Maharey writes: “What we need is an approach that will harmonise social policy with economic development and identify social programmes that make a contribution to economic growth.
“I call this alternative social development because it provides a justification for redistribution by advocating resources be put into social investments that will impact positively on the economy."
We’ve heard all this before; it’s classic New Labour “Third Way” stuff. We were bombarded with it by Labour’s spin factory between 1999 and 2008. But as is so often the case, Maharey is conspicuously light on concrete proposals. He prefers to deal in vague, utopian prescriptions that place a caring, paternalistic state at front and centre.
“Social policy would be seen as investment that makes a contribution to individual and collective prosperity,” he writes. “There is also a link in the other direction because economic growth is able to be harnessed to social ends.
“As we know, left to itself economic growth can lead to very unsatisfactory outcomes like poverty, social division, crime and conflict. A social development approach advocates strategies that increase employment, lift incomes and make a positive contribution to the life of the community. Once a social development approach is adopted, a policy programme readily takes shape.
“Instead of focusing on income transfers and maintenance programmes, the focus becomes one of investing so people can participate in the productive economy.”
Goodness me, he makes it all sound so easy. Why didn’t anyone think of this before?

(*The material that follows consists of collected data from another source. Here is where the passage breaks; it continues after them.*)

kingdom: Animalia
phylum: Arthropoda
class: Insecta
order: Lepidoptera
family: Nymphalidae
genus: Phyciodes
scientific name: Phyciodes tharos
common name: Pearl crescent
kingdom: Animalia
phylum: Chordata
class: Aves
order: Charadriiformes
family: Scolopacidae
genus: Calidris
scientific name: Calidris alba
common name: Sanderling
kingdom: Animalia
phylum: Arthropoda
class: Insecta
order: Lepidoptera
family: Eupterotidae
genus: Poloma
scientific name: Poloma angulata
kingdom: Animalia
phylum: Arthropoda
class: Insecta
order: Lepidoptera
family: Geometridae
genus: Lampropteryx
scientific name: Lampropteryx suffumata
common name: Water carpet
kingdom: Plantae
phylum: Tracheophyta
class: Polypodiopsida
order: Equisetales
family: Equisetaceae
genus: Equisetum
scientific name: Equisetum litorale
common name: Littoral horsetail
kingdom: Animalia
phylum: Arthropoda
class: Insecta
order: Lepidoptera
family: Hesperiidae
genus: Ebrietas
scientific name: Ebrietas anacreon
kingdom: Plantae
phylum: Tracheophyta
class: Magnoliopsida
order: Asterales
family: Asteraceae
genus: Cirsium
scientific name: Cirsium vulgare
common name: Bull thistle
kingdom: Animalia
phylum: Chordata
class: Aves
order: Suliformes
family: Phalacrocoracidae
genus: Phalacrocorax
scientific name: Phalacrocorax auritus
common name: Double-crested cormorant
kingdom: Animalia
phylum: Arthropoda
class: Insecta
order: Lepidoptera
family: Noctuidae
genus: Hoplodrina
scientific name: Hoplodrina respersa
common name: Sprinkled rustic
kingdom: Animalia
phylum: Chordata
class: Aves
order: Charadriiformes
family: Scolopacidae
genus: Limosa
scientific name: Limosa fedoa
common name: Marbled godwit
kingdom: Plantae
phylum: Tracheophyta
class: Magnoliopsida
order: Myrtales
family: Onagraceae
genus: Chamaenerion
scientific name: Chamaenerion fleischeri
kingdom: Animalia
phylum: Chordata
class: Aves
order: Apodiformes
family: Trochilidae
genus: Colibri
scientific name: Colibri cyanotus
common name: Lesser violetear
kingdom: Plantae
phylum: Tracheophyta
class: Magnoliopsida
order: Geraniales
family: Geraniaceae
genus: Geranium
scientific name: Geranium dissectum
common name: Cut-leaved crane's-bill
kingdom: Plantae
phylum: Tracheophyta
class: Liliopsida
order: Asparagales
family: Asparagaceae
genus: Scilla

Rather than being stigmatised and vilified, Maharey says, beneficiaries need practical assistance to gain skills and find employment that pays a living wage. He then reels off a textbook example of airy-fary New Labour mumbo-jumbo:
“Social development wants more than people in jobs. It wants higher levels of education, individuals and communities building assets, communities working together to improve their lot, and support to start small businesses. It wants to see social programmes that do not make a difference closed and existing programmes carefully monitored for effectiveness.
“It wants a social support system that is about opportunity instead of maintaining people on a benefit. More broadly, social development is about making sure that no matter what a person’s background or circumstances are, they get a chance to get on with life.”
In other words, if we all hold hands, close our eyes tightly and think positive thoughts, everything will be grand. The dead weight of welfare dependency that has sandbagged the New Zealand economy for decades will magically be eliminated. We’ll thrill to miraculous stories of personal transformation as lifelong beneficiaries, inspired by caring social workers, cast off their drug habits, cease their indiscriminate rooting, enrol in life-changing tertiary courses and end up making taxpayer-funded hip-hop videos for New Zealand On Air.
Maharey thinks all children should have a KiwiSaver-style account established for them at birth. He suggests that superannuation should be made compulsory and part of the savings made available for more small business start-ups. It’s the social democrat’s vision of the perfect world: more big government, more bureaucrats meddling in the private sector where they have no business and less expertise, more tertiary institutions offering useless courses, and more jobs for third-rate lecturers and teachers (who can, of course, be counted on to vote Labour for fear the gravy train will be derailed).
The social democratic states of western Europe are currently unravelling largely because of this naïve belief in the virtues of big government, but Maharey remains a true believer. If his thinking is representative of the Labour Party at large, it suggests they have learned nothing and still can’t be trusted.